On 23rd of September 2019 I commence as a Senior Lecturer in Applied Artificial Intelligence at Deakin University in Melbourne-Burwood, Australia (Australian senior lecturer is supposed to be equivalent to an associate professor in the US).
2019-09-10 new paper

Constrained Ordered Weighted averaging aggregation with multiple comonotone constraints

Lucian Coroianu, Robert Fullér, Simon James and I got a paper accepted in the Fuzzy Sets and Systems outlet. Abstract below.

Abstract. The constrained ordered weighted averaging (OWA) aggregation problem arises when we aim to maximize or minimize a convex combination of order statistics under linear inequality constraints that act on the variables with respect to their original sources. The standalone approach to optimizing the OWA under constraints is to consider all permutations of the inputs, which becomes quickly infeasible when there are more than a few variables, however in certain cases we can take advantage of the relationships amongst the constraints and the corresponding solution structures.
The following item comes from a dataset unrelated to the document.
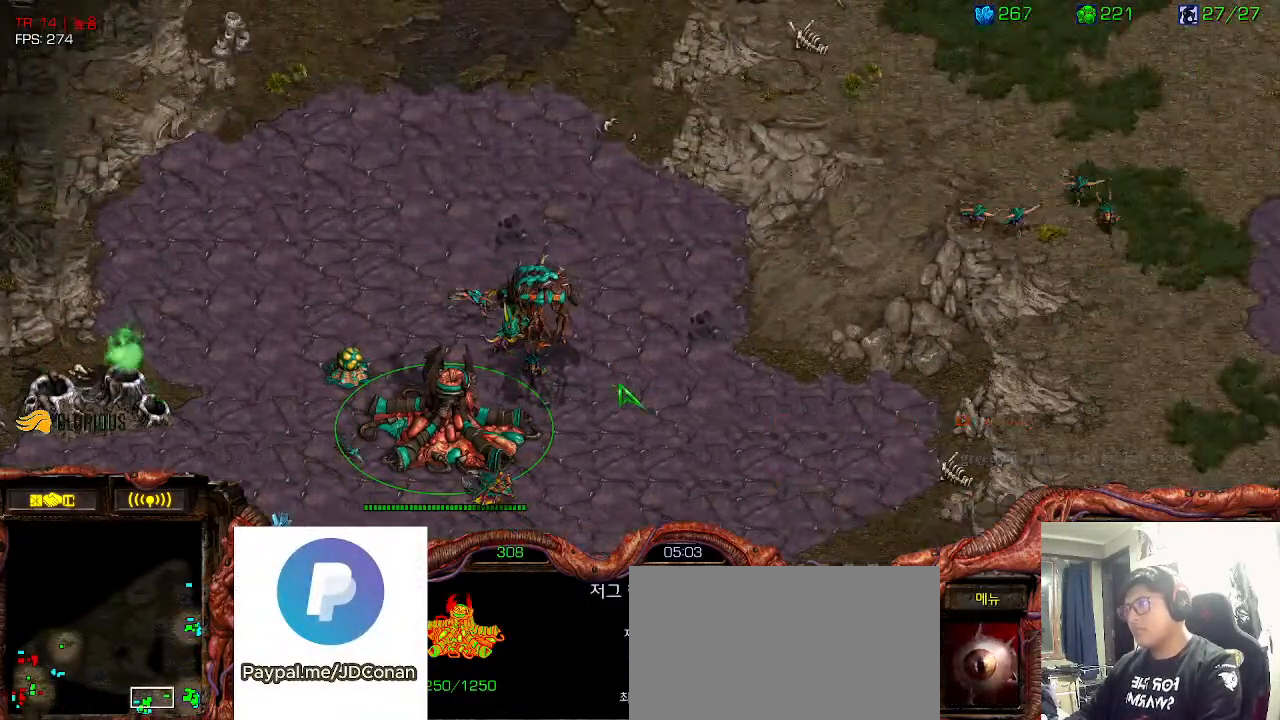
{"keys": ["ctrl"], "events": []}
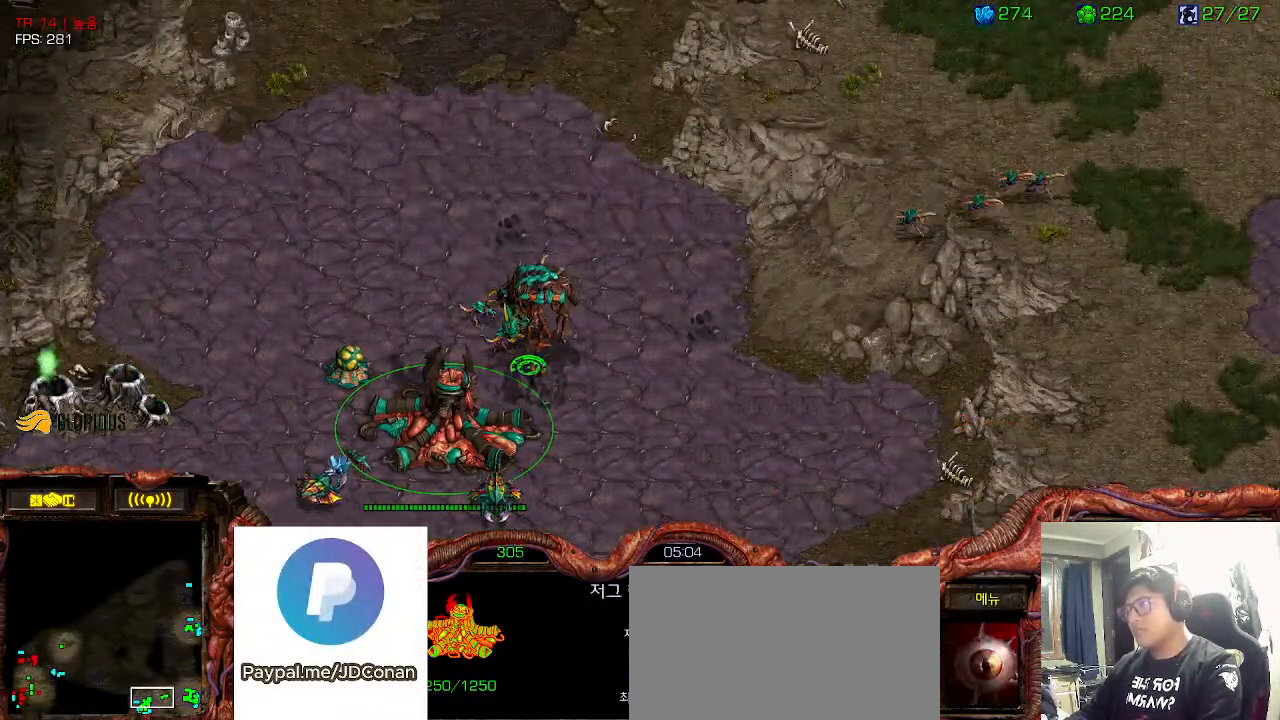
{"keys": ["ctrl"], "events": [[333, "3", "down"], [416, "3", "up"]]}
For example, we can consider a land-use allocation satisfaction problem with an auxiliary aim of balancing land-types, whereby the response curves for each species are non-decreasing with respect to the land-types. This results in comonotone constraints, which allow us to drastically reduce the complexity of the problem.
In this paper, we show that if we have an arbitrary number of constraints that are comonotone (i.e., they share the same ordering permutation of the coefficients), then the optimal solution occurs for decreasing components of the solution. After investigating the form of the solution in some special cases and providing theoretical results that shed light on the form of the solution, we detail practical approaches to solving and give real-world examples.